この1番の段階ではまだ「他の人と競争段階」ということになる。
この買付の順番だけど、「順番を重視しないとトラブルになる」と一般的に言われているけど、実際は様々な手練手管を使って、「売り手が一番有利な人に売る」のが水面下で行われているとのこと。まあ、当たり前だよね。
※ もちろん、順番を守ると明言しているところもある。
それで買付を入れて、競争になった場合、
ホームインスペクションを入れさせてください
このままでいいんで買います
の2人がいたとして、1番の人が一番手だったとしても、売り手としては、2番の人に売りたくならない?
1番の人、うるさそうだし、面倒くさそうじゃないですか。
その他のことでも色々文句つけてきそうと感じる。
それに、物件にまだ売り主が住んでいる場合は、売り主もホームインスペクション時に家にいてもらわないといけないから、スケジュールの調整もしてもらわないといけない。
空き家の場合だって、まだ、売り主の持ち物だから、許可が必要になる。
インスペクションの時間は数時間〜10時間くらいだったと思うが、その間、ずっと誰かはいないといけないし、その間、他の人の内見もできない。
売り主や仲介業者にとっては、かなり嫌なんじゃないだろうか。
そう考えると、よほど自分しか買付を入れていない物件で、今後買付を入る可能性が低い物件とかではない限り、買い手の当然の権利とはいえ、拒否はされないだろうけど、売り主には、いい印象は与えないだろうと思う。
費用の問題 「物件探しはいつ終わるか分からない」
「ひと目見て気に入りました!ここしか考えられません!」という物件に出会ったのではない限り、ほとんどの場合は、「何軒かウォッチしておいて、同時に検討を進める」ということになるだろう。
できれば、「気になった物件すべてにホームインスペクションを入れて、状態を把握してから物件をしぼりこみたい」と思っていた。
だけど、上で見た通り、ホームインスペクションを入れるのは、「買付後」が一般的。
何軒か入れたければ、買付を乱発することになるが、それはできない。
買付で値段交渉をしたら、法的拘束力はないけど、売り主が受け入れたら、買わないといけない。そうでないと、以後、その不動産業者からは相手にされなくなってしまう。

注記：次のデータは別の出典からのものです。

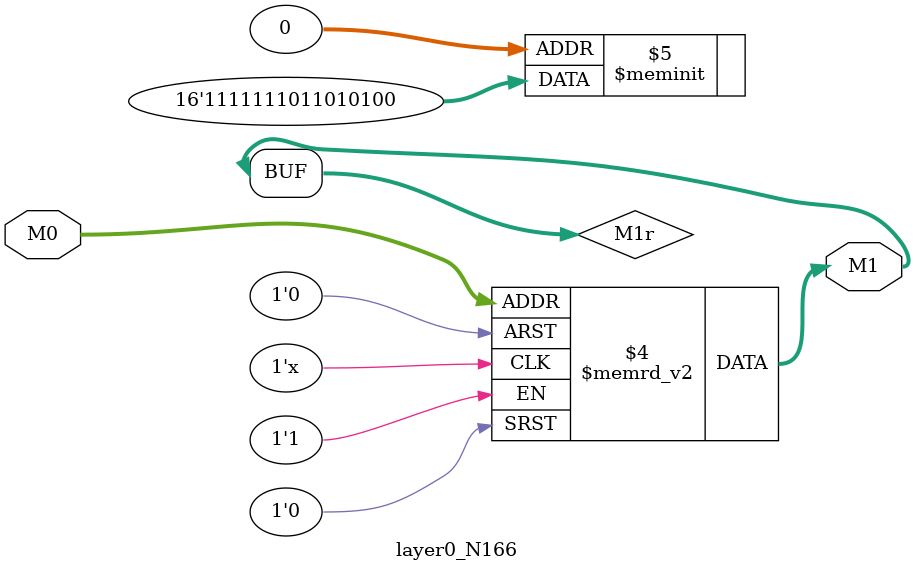
<source format=v>
module layer0_N166 ( input [2:0] M0, output [1:0] M1 );

	(*rom_style = "distributed" *) reg [1:0] M1r;
	assign M1 = M1r;
	always @ (M0) begin
		case (M0)
			3'b000: M1r = 2'b00;
			3'b100: M1r = 2'b10;
			3'b010: M1r = 2'b01;
			3'b110: M1r = 2'b11;
			3'b001: M1r = 2'b01;
			3'b101: M1r = 2'b11;
			3'b011: M1r = 2'b11;
			3'b111: M1r = 2'b11;

		endcase
	end
endmodule

</source>
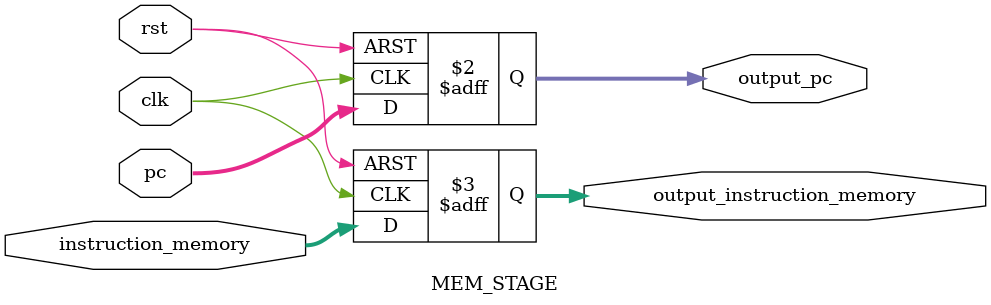
<source format=v>
`timescale 1ns / 1ps


module MEM_STAGE(
    input clk,
    input rst,
    input [31:0] pc,
    input [31:0] instruction_memory,
    output reg [31:0] output_pc,
    output reg [31:0] output_instruction_memory
);
    
    always @(posedge clk or posedge rst) begin
        if (rst) begin
            output_pc <= 32'b0;
            output_instruction_memory <= 32'b0;
        end else begin
            // Normal operation
            output_pc <= pc;
            output_instruction_memory <= instruction_memory;
        end
    end
    
endmodule
</source>
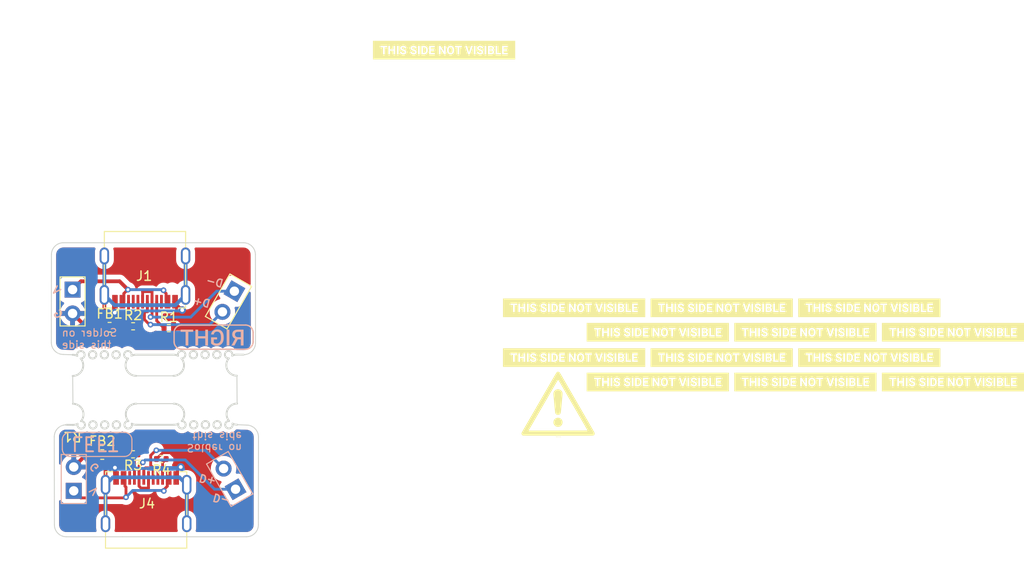
<source format=kicad_pcb>
(kicad_pcb (version 20211014) (generator pcbnew)

  (general
    (thickness 1.6)
  )

  (paper "A4")
  (layers
    (0 "F.Cu" signal)
    (31 "B.Cu" signal)
    (32 "B.Adhes" user "B.Adhesive")
    (33 "F.Adhes" user "F.Adhesive")
    (34 "B.Paste" user)
    (35 "F.Paste" user)
    (36 "B.SilkS" user "B.Silkscreen")
    (37 "F.SilkS" user "F.Silkscreen")
    (38 "B.Mask" user)
    (39 "F.Mask" user)
    (40 "Dwgs.User" user "User.Drawings")
    (41 "Cmts.User" user "User.Comments")
    (42 "Eco1.User" user "User.Eco1")
    (43 "Eco2.User" user "User.Eco2")
    (44 "Edge.Cuts" user)
    (45 "Margin" user)
    (46 "B.CrtYd" user "B.Courtyard")
    (47 "F.CrtYd" user "F.Courtyard")
    (48 "B.Fab" user)
    (49 "F.Fab" user)
    (50 "User.1" user)
    (51 "User.2" user)
    (52 "User.3" user)
    (53 "User.4" user)
    (54 "User.5" user)
    (55 "User.6" user)
    (56 "User.7" user)
    (57 "User.8" user)
    (58 "User.9" user)
  )

  (setup
    (stackup
      (layer "F.SilkS" (type "Top Silk Screen"))
      (layer "F.Paste" (type "Top Solder Paste"))
      (layer "F.Mask" (type "Top Solder Mask") (thickness 0.01))
      (layer "F.Cu" (type "copper") (thickness 0.035))
      (layer "dielectric 1" (type "core") (thickness 1.51) (material "FR4") (epsilon_r 4.5) (loss_tangent 0.02))
      (layer "B.Cu" (type "copper") (thickness 0.035))
      (layer "B.Mask" (type "Bottom Solder Mask") (thickness 0.01))
      (layer "B.Paste" (type "Bottom Solder Paste"))
      (layer "B.SilkS" (type "Bottom Silk Screen"))
      (copper_finish "None")
      (dielectric_constraints no)
    )
    (pad_to_mask_clearance 0)
    (pcbplotparams
      (layerselection 0x00010fc_ffffffff)
      (disableapertmacros false)
      (usegerberextensions false)
      (usegerberattributes true)
      (usegerberadvancedattributes true)
      (creategerberjobfile true)
      (svguseinch false)
      (svgprecision 6)
      (excludeedgelayer true)
      (plotframeref false)
      (viasonmask false)
      (mode 1)
      (useauxorigin false)
      (hpglpennumber 1)
      (hpglpenspeed 20)
      (hpglpendiameter 15.000000)
      (dxfpolygonmode true)
      (dxfimperialunits true)
      (dxfusepcbnewfont true)
      (psnegative false)
      (psa4output false)
      (plotreference true)
      (plotvalue true)
      (plotinvisibletext false)
      (sketchpadsonfab false)
      (subtractmaskfromsilk false)
      (outputformat 1)
      (mirror false)
      (drillshape 1)
      (scaleselection 1)
      (outputdirectory "")
    )
  )

  (net 0 "")
  (net 1 "GND")
  (net 2 "Net-(FB1-Pad2)")
  (net 3 "Net-(FB2-Pad2)")
  (net 4 "Net-(J1-PadA4)")
  (net 5 "Net-(J1-PadA7)")
  (net 6 "Net-(J1-PadA6)")
  (net 7 "Net-(J1-PadA5)")
  (net 8 "Net-(J4-PadA5)")
  (net 9 "Net-(J4-PadB5)")
  (net 10 "Net-(J4-PadA4)")
  (net 11 "Net-(J4-PadA7)")
  (net 12 "Net-(J4-PadA6)")
  (net 13 "Net-(J1-PadB5)")
  (net 14 "unconnected-(J1-PadB8)")
  (net 15 "unconnected-(J1-PadA8)")
  (net 16 "unconnected-(J4-PadA8)")
  (net 17 "unconnected-(J4-PadB8)")

  (footprint "kibuzzard-6284F97C" (layer "F.Cu") (at 66.775 55.7))

  (footprint "Resistor_SMD:R_0402_1005Metric" (layer "F.Cu") (at 36.703139 99.227782 180))

  (footprint "kibuzzard-6284F97C" (layer "F.Cu") (at 89.508555 85.732959))

  (footprint "Inductor_SMD:L_0603_1608Metric" (layer "F.Cu") (at 30.418139 98.752782))

  (footprint "kibuzzard-6284F97C" (layer "F.Cu") (at 96.306375 83.132959))

  (footprint "kibuzzard-6284F97C" (layer "F.Cu") (at 89.506375 91.032959))

  (footprint "LOGO" (layer "F.Cu") (at 78.906375 93.332959))

  (footprint "kibuzzard-6284F97C" (layer "F.Cu") (at 120.906375 91.032959))

  (footprint "Library:PinHeader_1x02_P2.54mm_Vertical" (layer "F.Cu") (at 44.472816 81.364751 -30))

  (footprint "kibuzzard-6284F97C" (layer "F.Cu") (at 80.604195 88.432959))

  (footprint "kibuzzard-6284F97C" (layer "F.Cu") (at 120.908555 85.732959))

  (footprint "Library:C167321" (layer "F.Cu") (at 34.962816 81.76 180))

  (footprint "kibuzzard-6284F97C" (layer "F.Cu") (at 112.006375 83.132959))

  (footprint "kibuzzard-6284F97C" (layer "F.Cu") (at 112.004195 88.432959))

  (footprint "kibuzzard-6284F97C" (layer "F.Cu") (at 105.208555 85.732959))

  (footprint "Resistor_SMD:R_0402_1005Metric" (layer "F.Cu") (at 33.693139 98.727782 180))

  (footprint "Resistor_SMD:R_0402_1005Metric" (layer "F.Cu") (at 37.5 85.3))

  (footprint "Library:PinHeader_1x02_P2.54mm_Vertical" (layer "F.Cu") (at 27.262816 81.194603))

  (footprint "Inductor_SMD:L_0603_1608Metric" (layer "F.Cu")
    (tedit 5F68FEF0) (tstamp b2d57885-8786-4dc3-b1c7-b1b397afb79f)
    (at 31.2 85.2)
    (descr "Inductor SMD 0603 (1608 Metric), square (rectangular) end terminal, IPC_7351 nominal, (Body size source: http://www.tortai-tech.com/upload/download/2011102023233369053.pdf), generated with kicad-footprint-generator")
    (tags "inductor")
    (property "LCSC" "C9828
... [269753 chars truncated]
</source>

買付をする意思を伝えて、一応、その前にホームインスペクションをしたいとかの小技も考えたけど、不動産の購入って、いい物件ほど、時間的余裕がないんだよね。
そんなこと言っている間に売れちゃったりする。
じゃあ、買付を入れる前にできるか?といえば、できるけど、売り主がウンというかは分からないし、これもそんなことをやっている間に・・・という面がある。
より大きな問題が費用。
検討している物件が4軒あれば40万くらい掛かってしまう。
10件なら100万だ。
手当たり次第やれば、ホームインスペクション貧乏になってしまうだろう。
物件を探しているときは、「物件探しがいつ終わるか分からない」状態。
今、検討している物件だって、他の人に買われてしまうかもしれない。
いつ買えるか?なんて分からない状態だ。
だから、気になった物件に、まずホームインスペクションを入れるというのは、いつ終わるか分からないのに、10万ずつ払い続けていくという先の見えない状態になってしまう。

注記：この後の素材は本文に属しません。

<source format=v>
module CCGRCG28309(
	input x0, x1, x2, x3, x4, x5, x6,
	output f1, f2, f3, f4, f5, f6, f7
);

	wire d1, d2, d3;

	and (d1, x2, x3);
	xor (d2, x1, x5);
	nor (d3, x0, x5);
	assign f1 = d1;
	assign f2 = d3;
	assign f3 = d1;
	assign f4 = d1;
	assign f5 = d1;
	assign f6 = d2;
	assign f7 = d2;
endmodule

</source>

それなら、その費用を物件獲得のために温存しておいた方がいいという観点もあった。
実際の物件、さほどひどくない。
こんなことを思いながら、物件を何軒か見て感じたことは、
「あれっ、意外と大丈夫だぞ」
ということ。
ホームインスペクションの情報収集をしていると、「欠陥住宅は思っているよりもずっと多いです」と言うし、そのように感じてくる。
だけど、物件を何軒か見て、水準器で測ったり、断熱材をチェックしたり、基礎を見たり・・・と自分でチェックしてみると、ほとんどの物件で、何も見つからなかった。
もちろん、僕が見つけられないだけなのかもしれない。
だけど、水準器の数値は嘘をつかない。
水準器であちこち測っても、そして、不動産仲介業者の人が「ここらへん危ないから、測ってみてくださいよ」と言われて、測っても、「おおー、大丈夫ですね〜」という物件ばかりだった。
他の項目もドキドキしながらチェックをしていたけど、「おおー、大丈夫じゃん!」が、だんだん「まあ、やっぱり大丈夫だね」くらいになっていったのを覚えている。
結局、どうしたか?
上記のことから、僕は、結局、以下のような方針にした。
そもそも自分である程度分からないと、物件選びもできない。
ただ、怪しい物件なら、ホームインスペクションを入れるようにする。
でも、素人の自分がチェックした箇所が怪しい物件はそもそも買わない方がいい。
それらは上級者向けと思い、次に行く。
以上がホームインスペクションについて僕がたどり着いた方針だった。